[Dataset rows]

########################################

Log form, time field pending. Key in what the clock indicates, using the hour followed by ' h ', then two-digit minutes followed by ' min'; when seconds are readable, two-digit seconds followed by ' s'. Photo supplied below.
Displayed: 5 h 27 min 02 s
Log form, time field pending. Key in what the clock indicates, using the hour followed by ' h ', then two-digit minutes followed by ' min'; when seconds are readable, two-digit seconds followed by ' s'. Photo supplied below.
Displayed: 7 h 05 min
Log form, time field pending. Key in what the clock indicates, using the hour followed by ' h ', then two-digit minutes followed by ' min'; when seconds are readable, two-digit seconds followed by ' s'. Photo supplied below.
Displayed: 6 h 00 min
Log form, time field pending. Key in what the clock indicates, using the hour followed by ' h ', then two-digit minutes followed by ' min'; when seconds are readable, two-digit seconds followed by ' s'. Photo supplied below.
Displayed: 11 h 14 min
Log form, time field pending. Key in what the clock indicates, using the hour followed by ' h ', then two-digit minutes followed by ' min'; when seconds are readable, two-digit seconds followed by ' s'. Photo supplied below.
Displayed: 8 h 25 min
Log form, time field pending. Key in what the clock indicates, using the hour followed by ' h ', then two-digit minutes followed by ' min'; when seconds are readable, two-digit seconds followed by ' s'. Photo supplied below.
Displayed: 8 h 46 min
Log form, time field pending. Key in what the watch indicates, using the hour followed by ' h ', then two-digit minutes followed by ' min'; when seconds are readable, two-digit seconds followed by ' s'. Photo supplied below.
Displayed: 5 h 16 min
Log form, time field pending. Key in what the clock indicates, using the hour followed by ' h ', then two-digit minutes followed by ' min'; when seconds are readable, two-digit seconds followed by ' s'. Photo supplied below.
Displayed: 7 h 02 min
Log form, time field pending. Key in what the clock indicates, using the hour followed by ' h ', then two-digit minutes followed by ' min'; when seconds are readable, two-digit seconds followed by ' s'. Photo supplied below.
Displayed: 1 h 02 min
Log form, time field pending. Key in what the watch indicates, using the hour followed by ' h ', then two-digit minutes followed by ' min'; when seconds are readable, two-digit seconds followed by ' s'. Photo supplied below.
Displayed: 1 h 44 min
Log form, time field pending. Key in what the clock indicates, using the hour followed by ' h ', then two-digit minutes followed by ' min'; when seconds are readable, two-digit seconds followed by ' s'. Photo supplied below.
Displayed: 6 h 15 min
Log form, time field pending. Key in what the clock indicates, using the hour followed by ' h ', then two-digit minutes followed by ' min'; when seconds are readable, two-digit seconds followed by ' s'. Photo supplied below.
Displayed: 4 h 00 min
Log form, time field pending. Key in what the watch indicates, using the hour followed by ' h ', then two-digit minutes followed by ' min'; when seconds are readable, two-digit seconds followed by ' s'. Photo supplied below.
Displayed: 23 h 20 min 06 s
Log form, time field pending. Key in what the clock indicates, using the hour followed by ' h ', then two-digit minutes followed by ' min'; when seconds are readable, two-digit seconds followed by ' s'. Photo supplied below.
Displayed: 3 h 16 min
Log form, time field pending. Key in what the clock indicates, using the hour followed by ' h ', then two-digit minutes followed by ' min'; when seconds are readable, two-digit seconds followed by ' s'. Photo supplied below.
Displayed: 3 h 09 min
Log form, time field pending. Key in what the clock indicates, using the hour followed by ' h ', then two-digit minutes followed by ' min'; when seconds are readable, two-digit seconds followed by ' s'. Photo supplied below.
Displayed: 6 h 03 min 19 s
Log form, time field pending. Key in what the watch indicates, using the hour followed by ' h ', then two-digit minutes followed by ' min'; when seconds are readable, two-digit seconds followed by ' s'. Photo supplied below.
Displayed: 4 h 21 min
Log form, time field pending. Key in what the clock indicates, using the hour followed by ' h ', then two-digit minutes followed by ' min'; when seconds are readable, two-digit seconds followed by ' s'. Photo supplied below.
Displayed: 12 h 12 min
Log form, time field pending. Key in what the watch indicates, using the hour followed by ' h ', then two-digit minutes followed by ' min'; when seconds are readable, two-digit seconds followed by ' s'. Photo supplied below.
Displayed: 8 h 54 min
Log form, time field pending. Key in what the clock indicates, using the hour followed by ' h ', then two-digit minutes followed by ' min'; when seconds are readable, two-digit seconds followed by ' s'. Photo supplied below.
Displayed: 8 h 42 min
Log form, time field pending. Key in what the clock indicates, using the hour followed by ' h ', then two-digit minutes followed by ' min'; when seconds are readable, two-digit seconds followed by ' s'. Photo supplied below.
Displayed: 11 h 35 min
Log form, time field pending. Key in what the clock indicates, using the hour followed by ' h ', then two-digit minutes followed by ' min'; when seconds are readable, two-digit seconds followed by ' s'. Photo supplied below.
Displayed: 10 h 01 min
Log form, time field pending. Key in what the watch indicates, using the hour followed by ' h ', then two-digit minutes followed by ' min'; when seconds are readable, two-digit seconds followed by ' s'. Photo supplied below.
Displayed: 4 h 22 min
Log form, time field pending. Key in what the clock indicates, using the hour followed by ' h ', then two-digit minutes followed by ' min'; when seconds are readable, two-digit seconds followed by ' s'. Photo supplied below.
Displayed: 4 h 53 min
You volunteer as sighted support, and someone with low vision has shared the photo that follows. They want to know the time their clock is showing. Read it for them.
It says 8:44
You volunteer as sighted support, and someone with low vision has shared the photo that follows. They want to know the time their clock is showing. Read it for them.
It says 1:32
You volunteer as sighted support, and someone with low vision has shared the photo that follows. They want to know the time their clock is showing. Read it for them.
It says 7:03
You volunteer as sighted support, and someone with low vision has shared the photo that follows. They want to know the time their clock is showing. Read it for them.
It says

########################################

_Work instructions_: Write out all of the records above word for word, leaving nothing out.

_Written solution_:
Log form, time field pending. Key in what the clock indicates, using the hour followed by ' h ', then two-digit minutes followed by ' min'; when seconds are readable, two-digit seconds followed by ' s'. Photo supplied below.
Displayed: 5 h 27 min 02 s
Log form, time field pending. Key in what the clock indicates, using the hour followed by ' h ', then two-digit minutes followed by ' min'; when seconds are readable, two-digit seconds followed by ' s'. Photo supplied below.
Displayed: 7 h 05 min
Log form, time field pending. Key in what the clock indicates, using the hour followed by ' h ', then two-digit minutes followed by ' min'; when seconds are readable, two-digit seconds followed by ' s'. Photo supplied below.
Displayed: 6 h 00 min
Log form, time field pending. Key in what the clock indicates, using the hour followed by ' h ', then two-digit minutes followed by ' min'; when seconds are readable, two-digit seconds followed by ' s'. Photo supplied below.
Displayed: 11 h 14 min
Log form, time field pending. Key in what the clock indicates, using the hour followed by ' h ', then two-digit minutes followed by ' min'; when seconds are readable, two-digit seconds followed by ' s'. Photo supplied below.
Displayed: 8 h 25 min
Log form, time field pending. Key in what the clock indicates, using the hour followed by ' h ', then two-digit minutes followed by ' min'; when seconds are readable, two-digit seconds followed by ' s'. Photo supplied below.
Displayed: 8 h 46 min
Log form, time field pending. Key in what the watch indicates, using the hour followed by ' h ', then two-digit minutes followed by ' min'; when seconds are readable, two-digit seconds followed by ' s'. Photo supplied below.
Displayed: 5 h 16 min
Log form, time field pending. Key in what the clock indicates, using the hour followed by ' h ', then two-digit minutes followed by ' min'; when seconds are readable, two-digit seconds followed by ' s'. Photo supplied below.
Displayed: 7 h 02 min
Log form, time field pending. Key in what the clock indicates, using the hour followed by ' h ', then two-digit minutes followed by ' min'; when seconds are readable, two-digit seconds followed by ' s'. Photo supplied below.
Displayed: 1 h 02 min
Log form, time field pending. Key in what the watch indicates, using the hour followed by ' h ', then two-digit minutes followed by ' min'; when seconds are readable, two-digit seconds followed by ' s'. Photo supplied below.
Displayed: 1 h 44 min
Log form, time field pending. Key in what the clock indicates, using the hour followed by ' h ', then two-digit minutes followed by ' min'; when seconds are readable, two-digit seconds followed by ' s'. Photo supplied below.
Displayed: 6 h 15 min
Log form, time field pending. Key in what the clock indicates, using the hour followed by ' h ', then two-digit minutes followed by ' min'; when seconds are readable, two-digit seconds followed by ' s'. Photo supplied below.
Displayed: 4 h 00 min
Log form, time field pending. Key in what the watch indicates, using the hour followed by ' h ', then two-digit minutes followed by ' min'; when seconds are readable, two-digit seconds followed by ' s'. Photo supplied below.
Displayed: 23 h 20 min 06 s
Log form, time field pending. Key in what the clock indicates, using the hour followed by ' h ', then two-digit minutes followed by ' min'; when seconds are readable, two-digit seconds followed by ' s'. Photo supplied below.
Displayed: 3 h 16 min
Log form, time field pending. Key in what the clock indicates, using the hour followed by ' h ', then two-digit minutes followed by ' min'; when seconds are readable, two-digit seconds followed by ' s'. Photo supplied below.
Displayed: 3 h 09 min
Log form, time field pending. Key in what the clock indicates, using the hour followed by ' h ', then two-digit minutes followed by ' min'; when seconds are readable, two-digit seconds followed by ' s'. Photo supplied below.
Displayed: 6 h 03 min 19 s
Log form, time field pending. Key in what the watch indicates, using the hour followed by ' h ', then two-digit minutes followed by ' min'; when seconds are readable, two-digit seconds followed by ' s'. Photo supplied below.
Displayed: 4 h 21 min
Log form, time field pending. Key in what the clock indicates, using the hour followed by ' h ', then two-digit minutes followed by ' min'; when seconds are readable, two-digit seconds followed by ' s'. Photo supplied below.
Displayed: 12 h 12 min
Log form, time field pending. Key in what the watch indicates, using the hour followed by ' h ', then two-digit minutes followed by ' min'; when seconds are readable, two-digit seconds followed by ' s'. Photo supplied below.
Displayed: 8 h 54 min
Log form, time field pending. Key in what the clock indicates, using the hour followed by ' h ', then two-digit minutes followed by ' min'; when seconds are readable, two-digit seconds followed by ' s'. Photo supplied below.
Displayed: 8 h 42 min
Log form, time field pending. Key in what the clock indicates, using the hour followed by ' h ', then two-digit minutes followed by ' min'; when seconds are readable, two-digit seconds followed by ' s'. Photo supplied below.
Displayed: 11 h 35 min
Log form, time field pending. Key in what the clock indicates, using the hour followed by ' h ', then two-digit minutes followed by ' min'; when seconds are readable, two-digit seconds followed by ' s'. Photo supplied below.
Displayed: 10 h 01 min
Log form, time field pending. Key in what the watch indicates, using the hour followed by ' h ', then two-digit minutes followed by ' min'; when seconds are readable, two-digit seconds followed by ' s'. Photo supplied below.
Displayed: 4 h 22 min
Log form, time field pending. Key in what the clock indicates, using the hour followed by ' h ', then two-digit minutes followed by ' min'; when seconds are readable, two-digit seconds followed by ' s'. Photo supplied below.
Displayed: 4 h 53 min
You volunteer as sighted support, and someone with low vision has shared the photo that follows. They want to know the time their clock is showing. Read it for them.
It says 8:44
You volunteer as sighted support, and someone with low vision has shared the photo that follows. They want to know the time their clock is showing. Read it for them.
It says 1:32
You volunteer as sighted support, and someone with low vision has shared the photo that follows. They want to know the time their clock is showing. Read it for them.
It says 7:03
You volunteer as sighted support, and someone with low vision has shared the photo that follows. They want to know the time their clock is showing. Read it for them.
It says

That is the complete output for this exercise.